GOAL OF THE EXERCISE> Could you count the lines in the listing that include the word "Webseite"? Give only the number.

WORKING DATA>
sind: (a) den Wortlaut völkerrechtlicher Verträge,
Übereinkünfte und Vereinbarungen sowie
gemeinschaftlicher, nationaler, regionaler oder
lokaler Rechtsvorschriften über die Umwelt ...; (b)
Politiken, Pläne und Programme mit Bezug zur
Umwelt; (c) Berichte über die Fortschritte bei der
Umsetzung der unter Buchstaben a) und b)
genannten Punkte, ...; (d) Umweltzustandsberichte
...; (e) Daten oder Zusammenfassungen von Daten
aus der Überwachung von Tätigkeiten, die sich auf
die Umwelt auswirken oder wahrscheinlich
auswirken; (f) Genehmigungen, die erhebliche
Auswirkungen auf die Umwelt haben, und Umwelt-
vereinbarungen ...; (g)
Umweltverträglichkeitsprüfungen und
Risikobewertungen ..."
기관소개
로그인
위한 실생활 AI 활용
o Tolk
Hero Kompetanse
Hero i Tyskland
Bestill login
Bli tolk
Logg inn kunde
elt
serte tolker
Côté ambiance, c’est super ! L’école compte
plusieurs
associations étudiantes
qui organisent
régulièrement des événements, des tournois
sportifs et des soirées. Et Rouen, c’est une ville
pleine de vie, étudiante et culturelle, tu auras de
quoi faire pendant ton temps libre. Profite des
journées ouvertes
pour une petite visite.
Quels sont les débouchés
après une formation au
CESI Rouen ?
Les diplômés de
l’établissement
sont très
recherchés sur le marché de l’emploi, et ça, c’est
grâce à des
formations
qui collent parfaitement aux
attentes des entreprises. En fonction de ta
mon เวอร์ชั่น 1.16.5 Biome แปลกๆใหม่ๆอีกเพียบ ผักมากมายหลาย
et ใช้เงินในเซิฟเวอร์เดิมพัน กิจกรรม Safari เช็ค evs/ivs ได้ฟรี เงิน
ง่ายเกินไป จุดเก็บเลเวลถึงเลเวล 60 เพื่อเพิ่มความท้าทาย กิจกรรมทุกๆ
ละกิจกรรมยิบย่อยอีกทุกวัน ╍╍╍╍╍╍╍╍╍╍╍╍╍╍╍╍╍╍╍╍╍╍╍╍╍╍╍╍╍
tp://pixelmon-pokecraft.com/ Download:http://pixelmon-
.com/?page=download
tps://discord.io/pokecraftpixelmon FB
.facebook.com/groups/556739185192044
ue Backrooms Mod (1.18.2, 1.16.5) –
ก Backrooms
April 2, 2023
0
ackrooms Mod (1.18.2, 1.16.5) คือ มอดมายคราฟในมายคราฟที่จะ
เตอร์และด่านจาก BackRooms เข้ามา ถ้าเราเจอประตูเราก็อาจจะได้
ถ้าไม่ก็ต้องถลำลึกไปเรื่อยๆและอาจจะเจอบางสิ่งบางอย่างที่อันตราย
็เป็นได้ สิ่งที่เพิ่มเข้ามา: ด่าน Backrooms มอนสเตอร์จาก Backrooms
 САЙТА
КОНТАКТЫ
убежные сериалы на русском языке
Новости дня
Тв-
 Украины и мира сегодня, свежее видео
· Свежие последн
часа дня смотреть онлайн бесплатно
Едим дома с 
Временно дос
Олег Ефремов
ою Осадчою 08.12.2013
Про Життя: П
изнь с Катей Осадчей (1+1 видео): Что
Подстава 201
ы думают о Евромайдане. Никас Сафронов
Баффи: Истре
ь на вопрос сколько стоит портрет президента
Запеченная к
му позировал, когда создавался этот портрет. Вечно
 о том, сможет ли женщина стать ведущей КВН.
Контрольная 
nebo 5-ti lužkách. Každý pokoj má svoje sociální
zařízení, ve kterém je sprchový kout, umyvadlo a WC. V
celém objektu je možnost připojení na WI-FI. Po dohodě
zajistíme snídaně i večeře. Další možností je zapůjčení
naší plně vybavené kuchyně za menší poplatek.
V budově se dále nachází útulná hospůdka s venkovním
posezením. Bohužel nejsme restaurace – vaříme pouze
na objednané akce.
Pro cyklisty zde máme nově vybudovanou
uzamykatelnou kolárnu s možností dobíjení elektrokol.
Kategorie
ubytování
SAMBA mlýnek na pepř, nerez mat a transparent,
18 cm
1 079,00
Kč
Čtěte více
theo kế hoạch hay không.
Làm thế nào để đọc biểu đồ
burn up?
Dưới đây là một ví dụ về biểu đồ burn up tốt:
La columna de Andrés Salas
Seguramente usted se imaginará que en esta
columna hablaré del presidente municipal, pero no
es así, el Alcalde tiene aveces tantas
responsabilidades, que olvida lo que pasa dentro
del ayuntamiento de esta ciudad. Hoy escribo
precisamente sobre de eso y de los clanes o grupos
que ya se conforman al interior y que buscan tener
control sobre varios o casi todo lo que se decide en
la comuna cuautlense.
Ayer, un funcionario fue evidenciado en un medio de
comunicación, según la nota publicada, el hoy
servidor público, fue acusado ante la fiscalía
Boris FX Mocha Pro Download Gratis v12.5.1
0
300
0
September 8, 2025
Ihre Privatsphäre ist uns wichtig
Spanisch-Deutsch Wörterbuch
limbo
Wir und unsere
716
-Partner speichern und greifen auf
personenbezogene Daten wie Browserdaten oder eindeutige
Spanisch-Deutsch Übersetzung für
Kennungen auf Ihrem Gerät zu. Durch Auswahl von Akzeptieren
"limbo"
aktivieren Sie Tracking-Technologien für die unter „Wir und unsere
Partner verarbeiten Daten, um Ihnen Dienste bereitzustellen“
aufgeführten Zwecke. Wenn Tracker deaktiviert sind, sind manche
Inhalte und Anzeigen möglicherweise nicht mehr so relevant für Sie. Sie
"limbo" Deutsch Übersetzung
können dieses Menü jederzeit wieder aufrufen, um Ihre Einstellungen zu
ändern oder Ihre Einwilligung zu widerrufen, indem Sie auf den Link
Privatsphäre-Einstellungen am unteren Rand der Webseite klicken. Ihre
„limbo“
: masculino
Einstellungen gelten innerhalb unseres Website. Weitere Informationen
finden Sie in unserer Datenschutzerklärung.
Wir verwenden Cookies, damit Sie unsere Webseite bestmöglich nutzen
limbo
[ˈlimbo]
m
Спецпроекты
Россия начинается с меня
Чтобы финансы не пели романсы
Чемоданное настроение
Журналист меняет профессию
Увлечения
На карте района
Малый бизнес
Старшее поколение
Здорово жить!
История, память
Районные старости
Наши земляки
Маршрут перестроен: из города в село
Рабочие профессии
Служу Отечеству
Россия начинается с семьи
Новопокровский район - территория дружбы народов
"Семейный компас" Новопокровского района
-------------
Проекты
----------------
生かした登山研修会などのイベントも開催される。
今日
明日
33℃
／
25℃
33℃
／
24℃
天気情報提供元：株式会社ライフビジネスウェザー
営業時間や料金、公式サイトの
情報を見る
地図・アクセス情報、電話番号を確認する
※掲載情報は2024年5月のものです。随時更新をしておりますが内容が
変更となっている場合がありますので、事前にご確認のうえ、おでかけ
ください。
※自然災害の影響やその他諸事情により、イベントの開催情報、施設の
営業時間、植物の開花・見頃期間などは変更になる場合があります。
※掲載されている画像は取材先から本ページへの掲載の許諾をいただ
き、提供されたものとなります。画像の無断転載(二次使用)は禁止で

ANSWER TO THIS EXERCISE> 2